A continued conversation

by | Jul 1, 2021 | The Seed and the Story

Photo by Johnny Carrol Sain

May was Decoration Day season, a time dedicated to tending graves and honoring relatives who have passed on. As a child we went to multiple cemeteries to decorate graves, but my favorite was always the Harkey Valley Cemetery. And that was, at least partially, because of the lizards.

Located a long way down a dirt road, the cemetery is filled with field stones and boasts a few rock graves above ground. The place always has, and still does, hold great sway over me. I’ve traveled to many places around the world, but I count this small, rural, wooded cemetery among my most favorite of locations. These days when I visit I can see the tombstone of my grandmother, Mary Caroline, a woman who helped raise me. And My Aunt Mae, who I admired so deeply, is nearby. But back in the 1980s, the place was populated with people I knew only in stories.

There was my great grandmother Orelnia who was said to be incredibly feisty; I liked to trace the letters of her name under my fingertips. There was my grandfather John L. Martin. I’d grown up hearing stories about his square dancing and song leading and horse and mule training, and my Nini always said I could dance and sing because of him. It never mattered that these relatives were dead. At Decoration Days all these people seemed to be right there with us. I can still remember the rolling laughter when all the adults started swapping stories about Caldwell cousins.They would laugh and carry on with a kind of lightness that was different from most of our visits to the cemetery. Decoration Day didn’t hold the fresh grief of a funeral. It was an older grief, the kind worn smooth with familiarity and time.

When all the relatives would get engrossed in stories, my cousin Kelly and I would disappear to chase lizards. The lizards seemed to be everywhere, running in and out of the brush and across the graves. I never could catch them. But Kelly could. I distinctly remember the one time a lizard’s tail snapped off in her hand. It took off scurrying across the Harkey Valley red clay while we stood there watching in amazement. 

To this day I always associate lizards with the cemetery. At home I spent a lot of time hanging out with turtles (and dogs). I had many box turtles and I’d feed them out of my hand. I studied their colors and shells. I thought a lot about their slow moving, clawed feet. But the lizards were so fast. They’d dart in patterns my eyes couldn’t catch. They’d tilt their heads to the side, flick their tongues, and then bolt. Kelly and I knew better than to step on graves, but the stealthy lizards really gave us no choice. If you were going to catch one you had to move quickly and go where they lead.

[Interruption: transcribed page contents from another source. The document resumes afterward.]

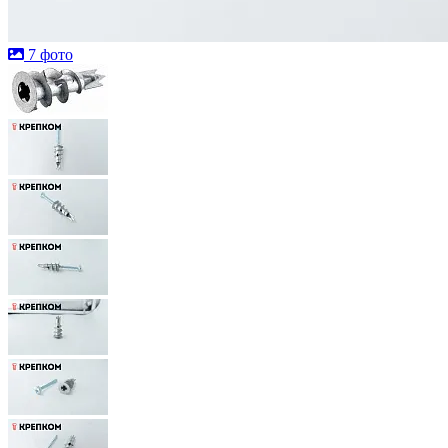
7 фото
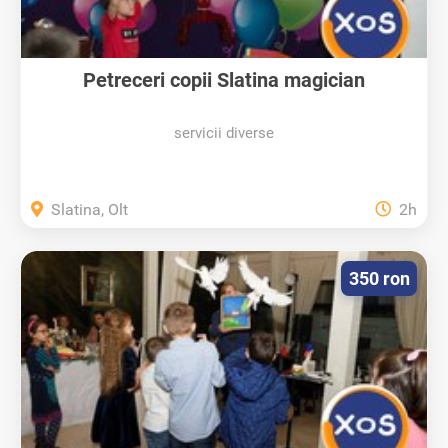
Petreceri copii Slatina magician
servicii diverse
Slatina, Olt
2h
350 ron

These days I live not too far from that cemetery. I go often. And this year I took my own children to Decoration Day at the Harkey Valley cemetery. After their Papa and I walked around and placed the flowers on our relatives’ graves, I gave my daughter extra flowers to put on a few others. I told her to decide where they should go. Maybe she could find some that needed tending. I remembered how much I used to enjoy decorating the untouched graves, feeling like it was a small token of remembrance, even if I had no idea who was buried there nor anything about their own relatives had long since passed. I also gave my daughter those flowers because I hoped that while I joined the adults sitting around talking, she’d get lost in her own world of discovery. Maybe she’d find distant relatives of those same lizards I once knew. Sure enough, before long she was walking around and touching the stones, occasionally getting down closer to the dirt to read the names more closely.  She didn’t come back with a lizard’s tale, but she did come back with a deepening interest in that little patch of Harkey Valley land. 

There is a connection between these gatherings we know as Decoration Day and the traditions of Memorial Day. Some historians connect the tradition to the days following the Civil War, something I’m trying to learn more about and plan to explore in the future. But for our family, Decoration Day meant taking time to connect with the dead and the living, a continued conversation across generations and, I realize now, even species.